Assim como para Ebert (1960), para Segadas-Vianna (1965) a ausência de
estrias e outras feições que acabariam com a polêmica “Hipótese da Glaciação do Itatiaia” se
deve à incrível susceptibilidade das rochas alcalinas ao intemperismo químico e erosão.
Segadas-Vianna (1965) reconhece ainda o efeito da erosão no alto do Itatiaia sobre os blocos e
a rocha nua dado através das caneluras que, segundo suas descrições podem alcançar até 25
cm de diâmetro e, quanto à natureza do intemperismo que gera tais feições, Segadas-Vianna
(1968) é categórico ao afirmar que a “erosão” observada é de natureza química.
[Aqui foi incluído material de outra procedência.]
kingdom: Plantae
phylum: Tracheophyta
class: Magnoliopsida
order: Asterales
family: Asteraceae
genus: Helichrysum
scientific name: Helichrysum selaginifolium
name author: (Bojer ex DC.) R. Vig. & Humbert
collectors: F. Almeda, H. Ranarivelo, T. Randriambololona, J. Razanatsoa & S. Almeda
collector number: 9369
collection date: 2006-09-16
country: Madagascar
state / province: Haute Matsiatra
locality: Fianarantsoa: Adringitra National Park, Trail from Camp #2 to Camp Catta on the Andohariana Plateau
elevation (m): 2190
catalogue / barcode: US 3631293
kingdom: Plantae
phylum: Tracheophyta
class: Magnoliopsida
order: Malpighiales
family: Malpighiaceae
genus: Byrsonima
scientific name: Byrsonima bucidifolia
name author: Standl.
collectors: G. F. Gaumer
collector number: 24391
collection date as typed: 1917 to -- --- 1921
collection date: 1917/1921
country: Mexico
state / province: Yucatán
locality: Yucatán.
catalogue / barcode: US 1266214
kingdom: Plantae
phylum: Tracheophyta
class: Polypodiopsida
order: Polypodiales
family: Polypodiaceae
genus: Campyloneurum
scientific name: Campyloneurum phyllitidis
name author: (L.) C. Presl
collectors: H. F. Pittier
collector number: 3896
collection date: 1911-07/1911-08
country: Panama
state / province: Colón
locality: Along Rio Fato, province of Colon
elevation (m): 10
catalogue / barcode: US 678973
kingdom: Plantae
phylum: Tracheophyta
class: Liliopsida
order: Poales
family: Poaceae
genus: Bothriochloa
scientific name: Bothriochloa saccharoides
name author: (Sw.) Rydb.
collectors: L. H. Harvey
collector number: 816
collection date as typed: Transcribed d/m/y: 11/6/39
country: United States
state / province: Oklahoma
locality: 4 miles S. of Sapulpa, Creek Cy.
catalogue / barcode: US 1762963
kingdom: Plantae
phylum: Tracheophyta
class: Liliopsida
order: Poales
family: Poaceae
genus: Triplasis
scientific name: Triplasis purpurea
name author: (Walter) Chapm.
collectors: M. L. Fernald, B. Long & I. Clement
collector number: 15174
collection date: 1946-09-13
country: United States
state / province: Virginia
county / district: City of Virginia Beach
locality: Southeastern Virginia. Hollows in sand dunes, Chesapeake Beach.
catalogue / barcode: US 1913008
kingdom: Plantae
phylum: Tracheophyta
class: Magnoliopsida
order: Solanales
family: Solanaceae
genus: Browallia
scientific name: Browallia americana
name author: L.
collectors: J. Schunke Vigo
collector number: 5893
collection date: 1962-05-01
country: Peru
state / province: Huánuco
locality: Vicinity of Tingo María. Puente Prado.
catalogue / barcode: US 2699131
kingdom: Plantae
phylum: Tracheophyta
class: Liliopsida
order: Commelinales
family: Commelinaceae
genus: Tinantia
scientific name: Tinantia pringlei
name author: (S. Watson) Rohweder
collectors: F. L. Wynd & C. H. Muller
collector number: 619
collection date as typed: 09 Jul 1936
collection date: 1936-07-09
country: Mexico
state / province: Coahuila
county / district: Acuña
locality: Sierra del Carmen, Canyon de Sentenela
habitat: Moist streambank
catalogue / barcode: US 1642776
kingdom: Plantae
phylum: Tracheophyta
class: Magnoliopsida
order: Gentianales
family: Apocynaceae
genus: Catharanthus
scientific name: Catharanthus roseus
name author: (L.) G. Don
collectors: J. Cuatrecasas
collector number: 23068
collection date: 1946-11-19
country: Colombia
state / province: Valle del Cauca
As feições erosivas, tais quais caneluras e marmitas, são explicadas por
Segadas-Vianna (1965) através do alto poder oxidante da água, que reage com o ferro das
rochas cristalinas causando sua desagregação. A água, rica em ácidos carbônico e nítrico,
penetra pelas microfissuras e diáclases das rochas dissolvendo os feldspatos e feldspatóides.
Além da porção carreada em dissolução na água, outra parte é hidratada e lavada em
suspensão ou em forma coloidal. Desta forma, as pequenas alvéolos e concavidades
(marmitas) são gradualmente formados na rocha.
72
Ainda segundo Segadas-Vianna (1965), durante as estações frias e secas, as
depressões das rochas são “colonizadas” por líquens que se estabelecem sobre o fino solo
formado por partículas desagregadas de rochas que não foram carreadas pela água, ou outro
agente de erosão. De acordo com esse autor, “Os ácidos orgânicos então produzidos pelos
líquens têm papel fundamental no aprofundamento e alargamento dessas depressões formadas
sobre as rochas. Com os seguintes ciclos de estações secas e úmidas, as depressões se alargam
até que sua borda se rompa, como o dreno de uma barragem”. A partir de então, a água passa
a escoar sempre por este caminho de mais fácil transposição, fato que consolida gradualmente
a formação das caneluras. Como prova disso, Segadas-Vianna (1965) observa que, acima de
cada uma das caneluras há uma depressão ao qual o autor prefere chamar “alvéolo”, ao invés
de pothole, termo que, segundo ele, sugere apenas o resultado de desgaste mecânico, usado
por outros autores.
Para Modenesi (1992), as caneluras distribuem-se sobre os sistemas de
diaclases. Sobre rochas pouco diaclasadas, as cristas têm aspecto maciço com bordas
arredondadas e seção convexa, caso contrário, tem aspecto caótico.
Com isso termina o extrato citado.